Darum habe ich in den letzten Tagen auf vielen Kanälen [1][eine Petition
gegen die Kürzungen] verbreitet – und wieder mal gemerkt: Die freie Szene
ist zwar ein profilgebender Fels unserer Kulturlandschaft, aber die
Strukturen sind nicht leicht zu durchschauen, selbst für Fans. Da sind zum
einen die Künstler*innen und zum anderen die Produktionshäuser, also
Theater ohne festes Ensemble, die Theatergruppen und Publikum in der
jeweiligen Stadt zusammenbringen.
Wenn du in der freien Szene etabliert und gut vernetzt bist, fühlt sich das
so an, wie in vielen Großstädten eine befreundete WG zu haben, bei der man
Party machen kann. Allerdings nur, wenn du Speisen, Getränke und Deko
selbst mitbringst. Das Haus stellt die Technik und verschickt die
Einladungen. Wenn man als Neueinsteiger versucht, einen der begehrten
Plätze in den Spielstätten zu bekommen, hat das ein wenig
Maria-und-Josef-Style: Du klopfst an sehr viele Türen. Die meisten sagen
Nein. Manche sagen gar nichts, und wenn jemand sehr viel Mitleid mit dir
hat, bekommst du vielleicht einen Stall. Allerdings ohne Krippe und Ochs
und Esel. Das müssen die Künstler*innen selber mitbringen. Einige der
Häuser stellen jedoch das Stroh!
Wer immer wieder mit den gleichen Problemen zu kämpfen hat, brennt langsam
aus. Die Probleme des freien Theaters bleiben Unterfinanzierung und
Unsicherheit. Die geplanten Kürzungen treffen die Szene von beiden Seiten.

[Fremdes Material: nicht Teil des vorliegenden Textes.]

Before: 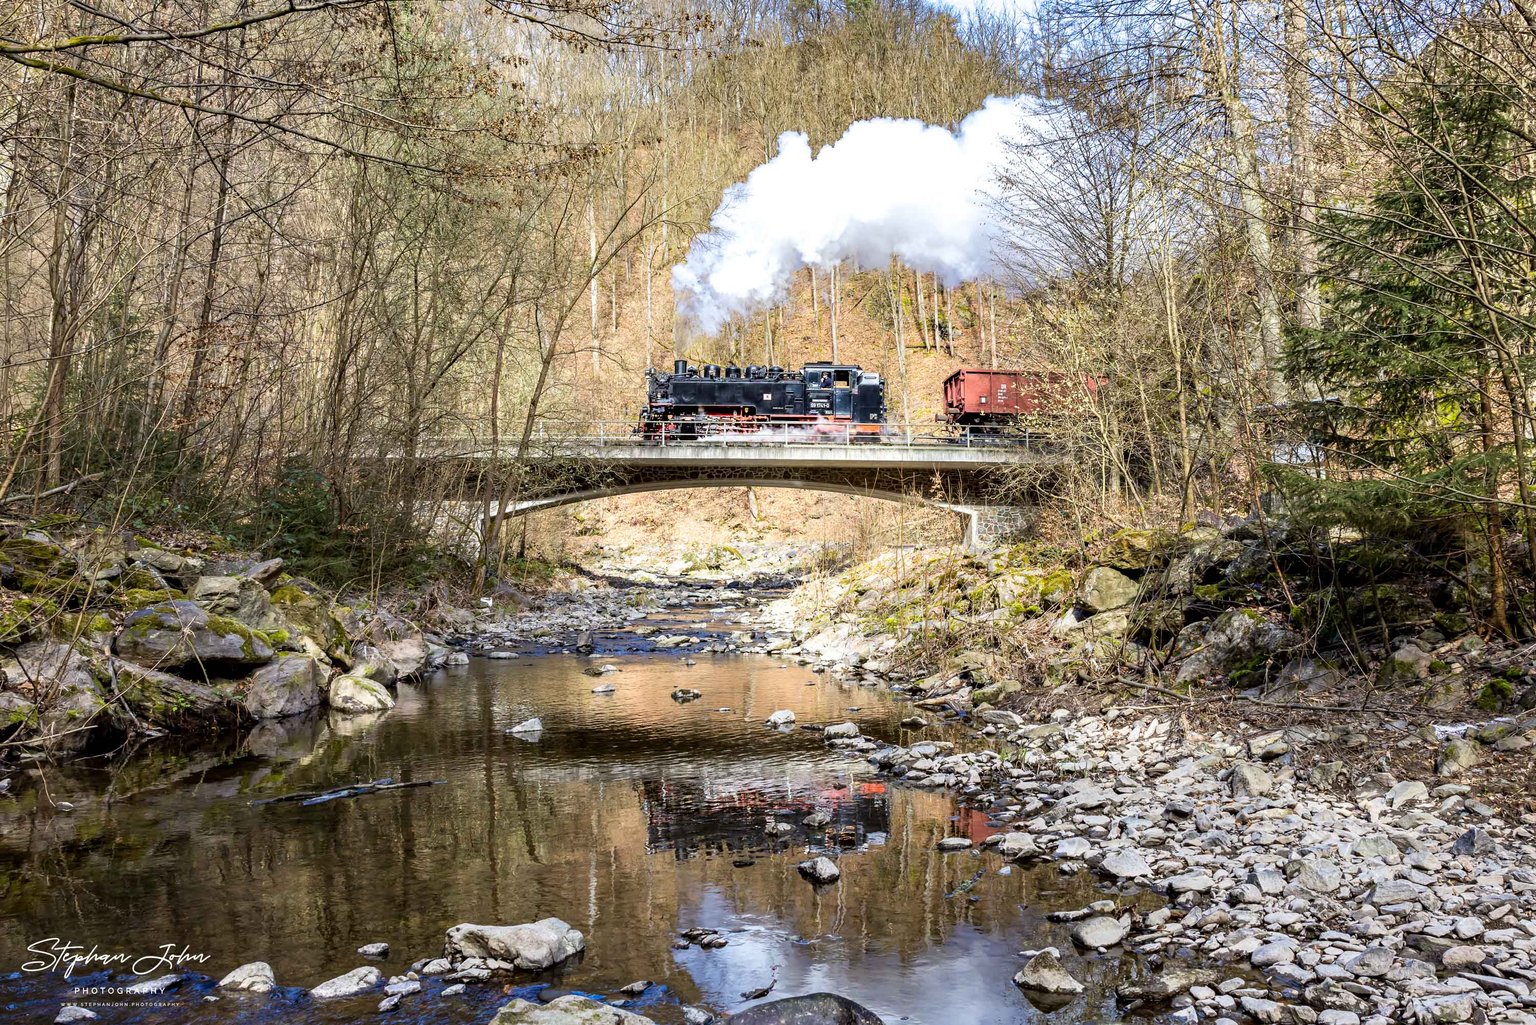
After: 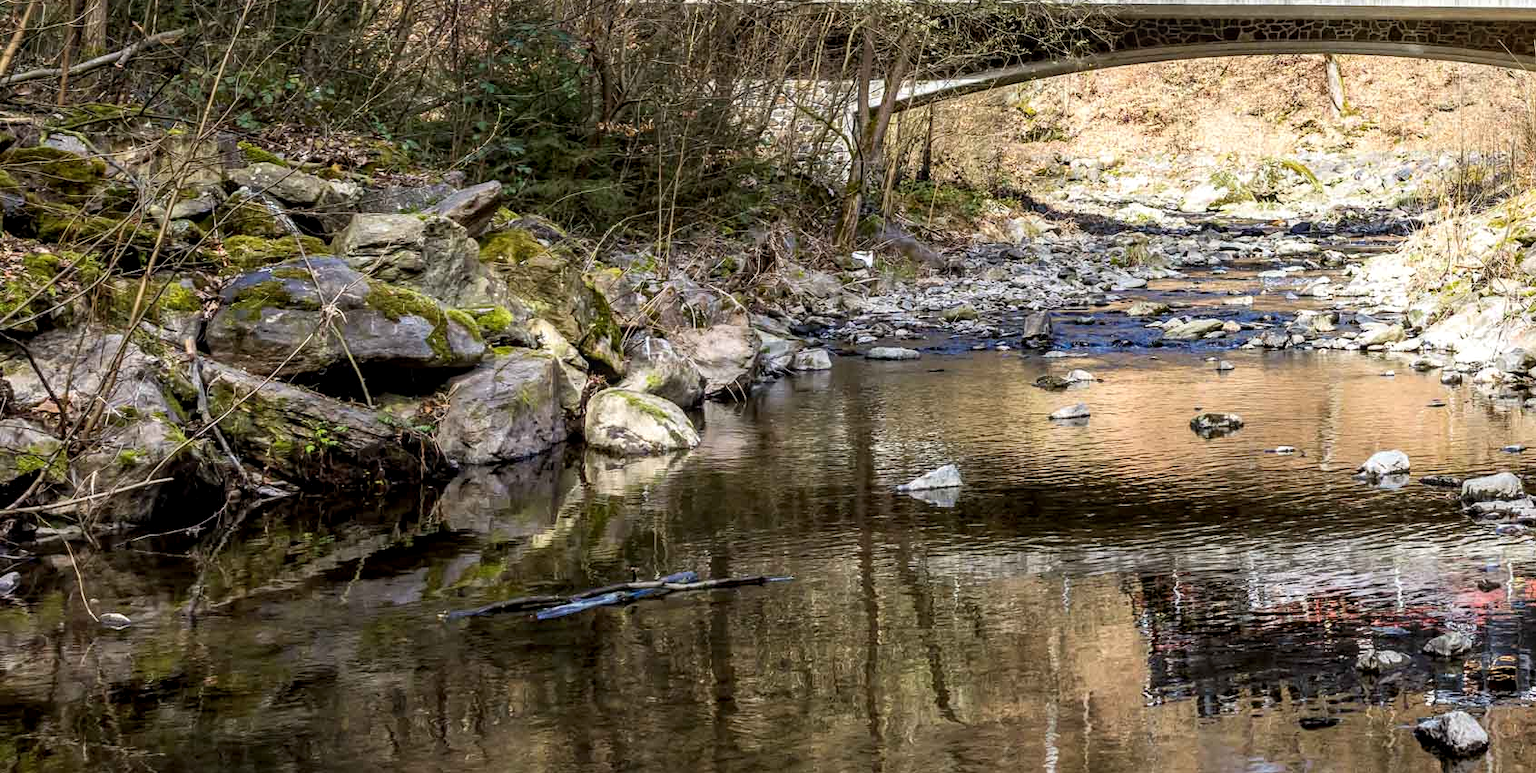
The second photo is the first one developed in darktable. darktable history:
crop: top 44.483%, right 43.593%, bottom 12.892%
local contrast: on, module defaults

Gespart und gestrichen werden soll gleichzeitig bei den Produktionshäusern
und den Künstler*innen. Die Mittel des Fonds Darstellende Künste, der
vielfältige Förderprogramme für Künstler*innen ausschreibt und dringend
einer Aufstockung bedarf, werden um 5 Millionen Euro gekürzt. [2][Die
Förderung für das Bündnis internationaler Produktionshäuser soll
gestrichen werden].
## Weniger und billiger produziertes Theater
Das heißt: Häuser werden weniger Stroh stellen können, Theatergruppen
weniger Geld haben, um selbst Stroh zu kaufen. Doch das ist wohl das
geringste Problem: Den darstellenden Künsten geht es an die Infrastruktur,
den Künstler*innen an die berufliche Existenz. Das Publikum wird weniger
und billiger produziertes Theater zu sehen bekommen. Und das ist besonders
traurig.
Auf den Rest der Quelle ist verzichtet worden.